Bagus juga untuk direnung-menungkan, bahwa dalam Injil, sebetulnya tidak
banyak pembicaraan tentang Maria. Kehadiran Maria dalam Injil, hanya tampak
pada masa-masa penting Yesus (yang kadang malah terlupa dan terluputkan): Ia
melahirkan Yesus di kandang Betlehem. Ia mengungsi ke negeri tetangga di Mesir.
Ia mengantar Yesus untuk disunat. Ia juga mengantar sekaligus menjemput Yesus
ke Bait Allah di Yerusalem. Ia muncul sekali lagi pada awal karya Yesus di
Kana. Ia juga tampil lagi ketika di akhir karya Yesus di Golgota (Yoh 19:26).
Tapi, malahan karena hal-hal di atas itulah, Maria banyak dipuja-puji dan diagungkan di kalangan orang Kristen,
khususnya di lingkungan Gereja
Katolik Roma dan Gereja Ortodoks (Bdk.Lukas 1:48, "mulai dari
sekarang segala keturunan akan menyebut aku berbahagia"). Umat Muslim pun sangat menghormatinya. Bahkan Gereja Ortodoks dan Katolik
Roma mempunyai banyak hari perayaan
untuk menghormati Maria, yang mengandung dan melahirkan Yesus.

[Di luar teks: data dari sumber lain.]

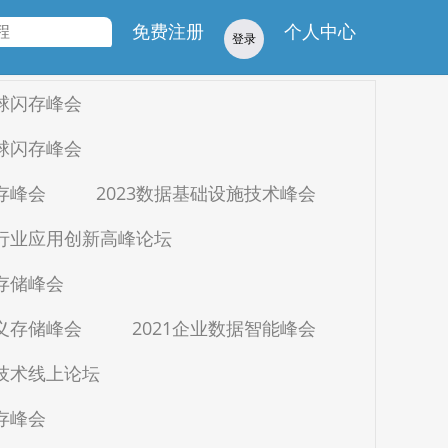
学院
免费注册
个人中心
登录
全球闪存峰会
全球闪存峰会
闪存峰会
2023数据基础设施技术峰会
疗行业应用创新高峰论坛
与存储峰会
定义存储峰会
2021企业数据智能峰会
生技术线上论坛
闪存峰会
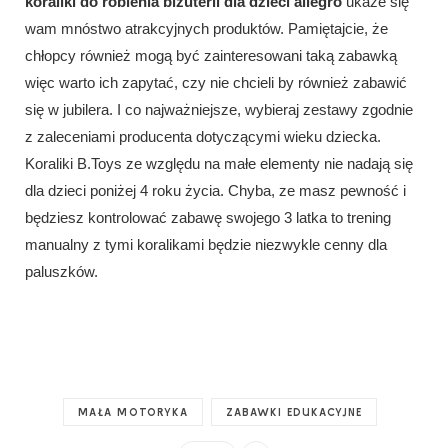
koraliki do robienia biżuterii dla dzieci allegro
ukaże się
wam mnóstwo atrakcyjnych produktów. Pamiętajcie, że
chłopcy również mogą być zainteresowani taką zabawką
więc warto ich zapytać, czy nie chcieli by również zabawić
się w jubilera. I co najważniejsze, wybieraj zestawy zgodnie
z zaleceniami producenta dotyczącymi wieku dziecka.
Koraliki B.Toys ze względu na małe elementy nie nadają się
dla dzieci poniżej 4 roku życia. Chyba, ze masz pewność i
będziesz kontrolować zabawę swojego 3 latka to trening
manualny z tymi koralikami będzie niezwykle cenny dla
paluszków.
MAŁA MOTORYKA
ZABAWKI EDUKACYJNE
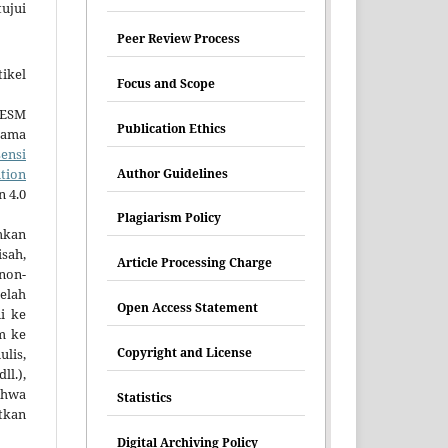
tujui
Peer Review Process
ikel
Focus and Scope
HESM
Publication Ethics
tama
sensi
Author Guidelines
tion
n 4.0
Plagiarism Policy
mkan
sah,
Article Processing Charge
non-
elah
Open Access Statement
ni ke
im ke
Copyright and License
lis,
ll.),
hwa
Statistics
tkan
Digital Archiving Policy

Disinilah, kita sebetulnya juga bisa “mengandung” dan “melahirkan” Yesus, ketika kita sungguh bersedia
sejenak bijak merenung-menungkan arti nama dan makna Maria.
Bagi saya, nama Maria sendiri
punya arti mendasar, yakni: MAu Rendahhati
Ikut Allah, dengan lima sifat dasar sesuai lima huruf yang terkandung
dalam nama Maria, yakni: Mama (Bunda yang menghangatkan),
Amabilis (yang mencintai),
Regna (yang memerintah/memberi pedoman),
Immaculata (yang tak bernoda), Admirabilis (yang mengagumkan).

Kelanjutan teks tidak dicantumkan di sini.